__EXERCISE DIRECTIONS__. Quote the forum thread about converting a Ruger No. 1 to 460 Weatherby in full, word for word.

Project Goal: Ruger No1 in 460WBY for Speer AGS Tungsten Solids

A #1 converted to 460wby just sold on GB for $2800. The #1 in Lott (tropical) have gone for $1400-$2000 recently.

Purely financial perspective, if you can have the work done for less than $700, you lose nothing in terms of value (Depending what you into this rifle). Quite possibly, doing the conversion can actually increase the value.

It can be done, and if it's what you want to do, go for it. There was a gentleman named Avi (?) On youtube that had a few #1s in the heavy hitters. Good videos to watch first.
 
A #1 converted to 460wby just sold on GB for $2800. The #1 in Lott (tropical) have gone for $1400-$2000 recently.

Purely financial perspective, if you can have the work done for less than $700, you lose nothing in terms of value (Depending what you into this rifle). Quite possibly, doing the conversion can actually increase the value.

It can be done, and if it's what you want to do, go for it. There was a gentleman named Avi (?) On youtube that had a few #1s in the heavy hitters. Good videos to watch first.

1tufgun I think.

Found it:

 
Well, that's my goal. I have a Ruger No 1 in 458 Lott and love it, but kinda want a bit more horsepower. It's a novelty for sure. I also have 50 of the African Grand Slam Tungsten core 500gr Speer projectiles that I have been saving for this project.

__GIVEN INFORMATION__.
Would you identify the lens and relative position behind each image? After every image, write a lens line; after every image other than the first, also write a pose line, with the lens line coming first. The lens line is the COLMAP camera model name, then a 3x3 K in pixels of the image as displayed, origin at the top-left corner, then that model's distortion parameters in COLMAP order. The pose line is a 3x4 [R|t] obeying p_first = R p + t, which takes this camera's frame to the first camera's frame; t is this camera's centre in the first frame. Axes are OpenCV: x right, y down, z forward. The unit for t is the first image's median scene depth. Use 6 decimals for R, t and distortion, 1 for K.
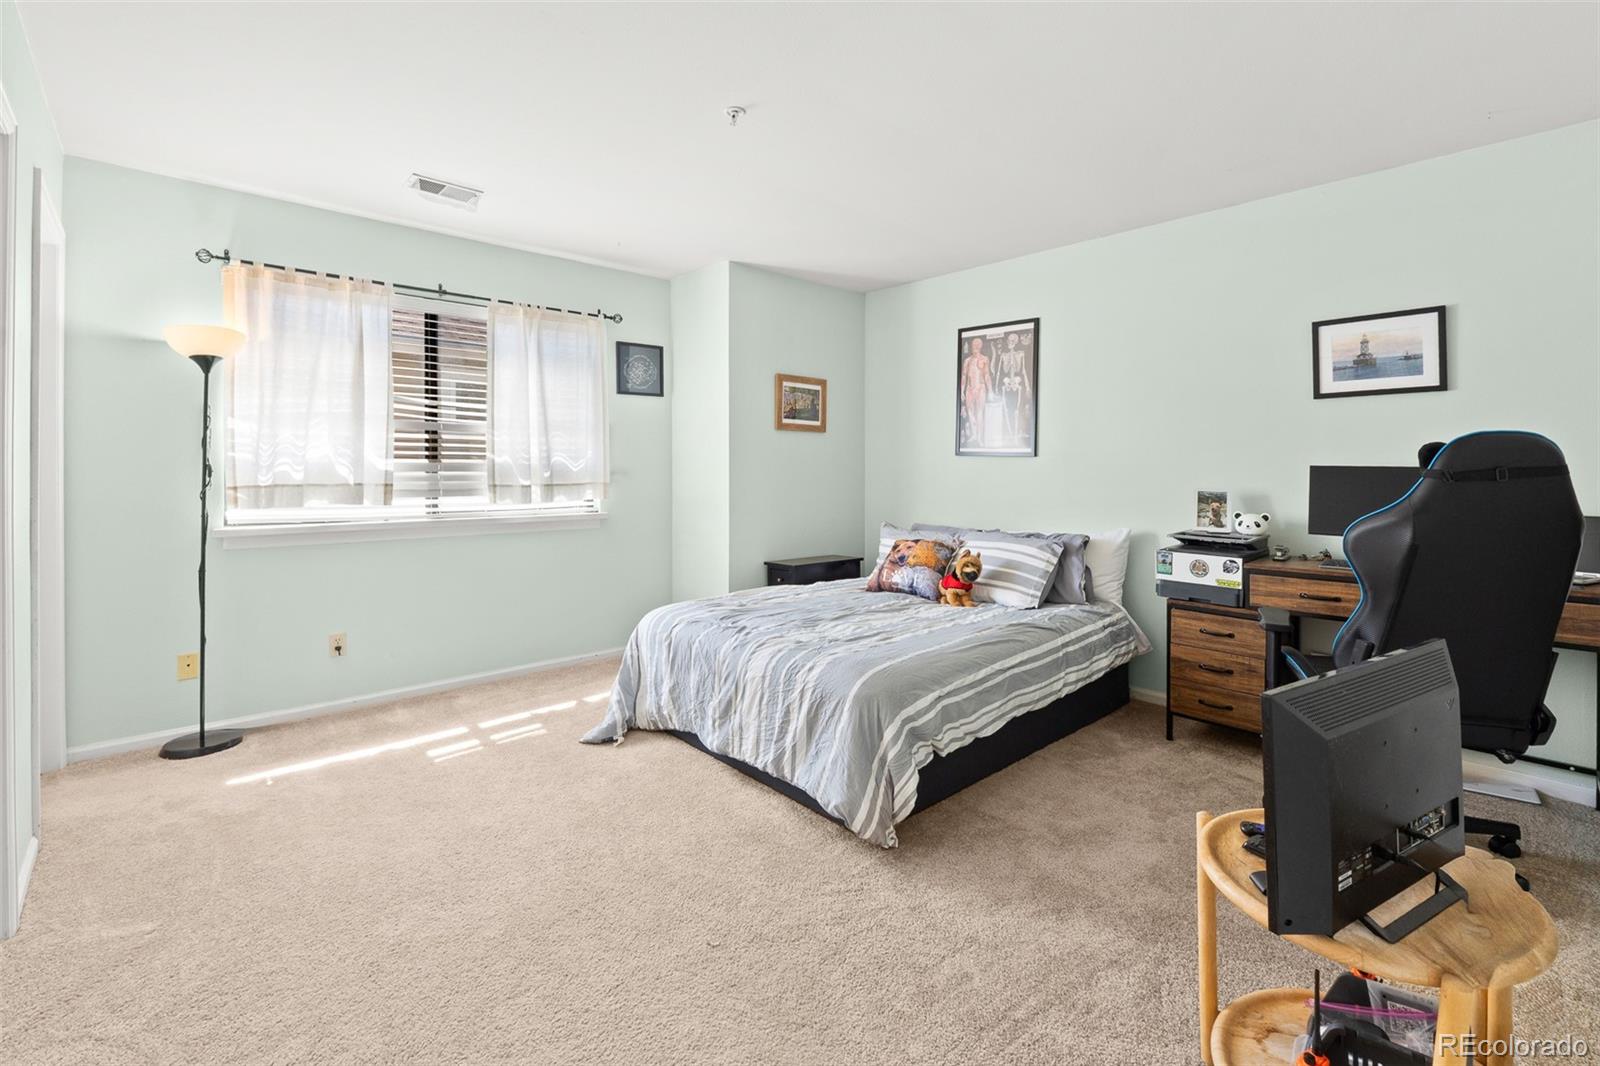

__WORKED SOLUTION__.
Project Goal: Ruger No1 in 460WBY for Speer AGS Tungsten Solids

A #1 converted to 460wby just sold on GB for $2800. The #1 in Lott (tropical) have gone for $1400-$2000 recently.

Purely financial perspective, if you can have the work done for less than $700, you lose nothing in terms of value (Depending what you into this rifle). Quite possibly, doing the conversion can actually increase the value.

It can be done, and if it's what you want to do, go for it. There was a gentleman named Avi (?) On youtube that had a few #1s in the heavy hitters. Good videos to watch first.
 
A #1 converted to 460wby just sold on GB for $2800. The #1 in Lott (tropical) have gone for $1400-$2000 recently.

Purely financial perspective, if you can have the work done for less than $700, you lose nothing in terms of value (Depending what you into this rifle). Quite possibly, doing the conversion can actually increase the value.

It can be done, and if it's what you want to do, go for it. There was a gentleman named Avi (?) On youtube that had a few #1s in the heavy hitters. Good videos to watch first.

1tufgun I think.

Found it:

 
Well, that's my goal. I have a Ruger No 1 in 458 Lott and love it, but kinda want a bit more horsepower. It's a novelty for sure. I also have 50 of the African Grand Slam Tungsten core 500gr Speer projectiles that I have been saving for this project.